Why, for example, should athletes involved in prolonged submaximal exercise—probably the most common form of exercise performed by most elite and recreational athletes in training and competition—need always to eat high-carbohydrate diets in which at least 40–60% of calories are derived from carbohydrates? Surely our abundant body fat stores could provide most if not all the energy necessary to fuel activities of a submaximal intensity? Might our ability to use fat as a fuel during most activities explain the opinion that ‘a conclusive endorsement of a high-carbohydrate diet (for improved athletic performance) based on the literature is difficult to make’.3
Long-term health risks of high-carbohydrate diets
What of the long-term health consequences of habitually eating a high-carbohydrate diet especially for that increasing number of recreational athletes who may be unaware that they are insulin resistant (IR)4–⇓6 and for whom carbohydrates pose a major health hazard including the risk of developing type 2 diabetes mellitus?

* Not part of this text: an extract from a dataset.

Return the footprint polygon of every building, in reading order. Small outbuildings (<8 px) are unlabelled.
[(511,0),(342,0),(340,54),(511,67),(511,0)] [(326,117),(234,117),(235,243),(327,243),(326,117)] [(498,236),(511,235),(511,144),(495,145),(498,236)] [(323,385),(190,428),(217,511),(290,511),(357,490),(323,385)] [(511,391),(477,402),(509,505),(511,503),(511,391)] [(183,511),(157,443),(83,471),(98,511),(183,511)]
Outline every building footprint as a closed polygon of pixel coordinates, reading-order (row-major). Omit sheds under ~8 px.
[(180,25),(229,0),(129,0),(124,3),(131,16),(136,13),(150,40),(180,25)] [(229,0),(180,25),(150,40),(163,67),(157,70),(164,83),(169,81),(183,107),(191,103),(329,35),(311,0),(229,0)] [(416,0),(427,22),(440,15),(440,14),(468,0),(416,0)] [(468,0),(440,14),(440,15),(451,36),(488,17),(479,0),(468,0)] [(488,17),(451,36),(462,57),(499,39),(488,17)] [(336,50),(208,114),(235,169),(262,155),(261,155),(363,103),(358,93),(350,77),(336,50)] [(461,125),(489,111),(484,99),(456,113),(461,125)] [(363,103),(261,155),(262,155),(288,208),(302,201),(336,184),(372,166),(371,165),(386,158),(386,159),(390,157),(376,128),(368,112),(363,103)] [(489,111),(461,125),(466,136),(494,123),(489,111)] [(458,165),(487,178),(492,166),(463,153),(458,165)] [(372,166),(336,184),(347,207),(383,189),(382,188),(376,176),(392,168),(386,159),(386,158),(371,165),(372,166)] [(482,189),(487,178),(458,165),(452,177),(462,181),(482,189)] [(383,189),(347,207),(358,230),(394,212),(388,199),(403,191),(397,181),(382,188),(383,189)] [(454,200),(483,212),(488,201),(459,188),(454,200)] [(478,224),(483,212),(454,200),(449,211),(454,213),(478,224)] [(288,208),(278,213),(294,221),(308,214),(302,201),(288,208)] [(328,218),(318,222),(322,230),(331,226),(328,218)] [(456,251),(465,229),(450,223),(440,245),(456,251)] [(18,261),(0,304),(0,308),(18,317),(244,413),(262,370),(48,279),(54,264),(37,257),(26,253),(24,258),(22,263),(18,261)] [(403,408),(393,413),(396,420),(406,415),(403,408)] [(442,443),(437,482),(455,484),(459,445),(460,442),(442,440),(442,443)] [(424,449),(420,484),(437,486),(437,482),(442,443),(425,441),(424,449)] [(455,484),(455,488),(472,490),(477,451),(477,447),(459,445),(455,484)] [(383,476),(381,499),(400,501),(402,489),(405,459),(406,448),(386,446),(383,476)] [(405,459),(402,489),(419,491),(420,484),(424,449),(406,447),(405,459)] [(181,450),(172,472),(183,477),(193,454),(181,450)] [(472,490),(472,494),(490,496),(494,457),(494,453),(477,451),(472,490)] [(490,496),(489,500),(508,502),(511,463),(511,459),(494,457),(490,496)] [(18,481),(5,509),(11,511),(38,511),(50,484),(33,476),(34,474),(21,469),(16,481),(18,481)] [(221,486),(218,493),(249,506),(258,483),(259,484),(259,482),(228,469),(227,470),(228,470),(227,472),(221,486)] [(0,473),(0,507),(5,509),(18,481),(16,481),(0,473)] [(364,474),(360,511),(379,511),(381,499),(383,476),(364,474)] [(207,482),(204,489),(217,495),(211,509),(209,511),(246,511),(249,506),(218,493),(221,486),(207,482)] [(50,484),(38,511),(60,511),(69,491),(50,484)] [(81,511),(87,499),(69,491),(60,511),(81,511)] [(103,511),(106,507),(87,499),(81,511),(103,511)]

The recent finding that habitual marathon runners can have marked coronary artery disease,7–⇓9 worse than that present in sedentary individuals, despite similar or lower coronary risk factors, invites sober reflection.10 Is it possible that there is a dietary component to this? Could a high-carbohydrate diet in marathon runners with IR induce an inflammatory state promoting coronary atherosclerosis? And is the poor dental and overall health of many Olympic athletes11 the result of eating a high-carbohydrate diet and frequently ingesting sugary sports drinks? Perhaps the time has come to question the popular advice that all athletes must only ingest high-carbohydrate diets.
Assessing the current state of knowledge
What is the current state of knowledge of carbohydrate-restricted diets for athletes?12 We note that the survival of humans in the frozen Arctic eating diets that contain little or no carbohydrate shows that modern humans have no essential requirement for carbohydrate—indeed a human carbohydrate deficiency disease has yet to be described. Historic reports that human explorers in the Arctic and Antarctic could adapt to a carbohydrate-free diet inspired the first modern study of human exercise adaptations to a low-carbohydrate diet in 1983.13 That study found that humans can adapt to this diet without any impairment or improvement in submaximal exercise performance.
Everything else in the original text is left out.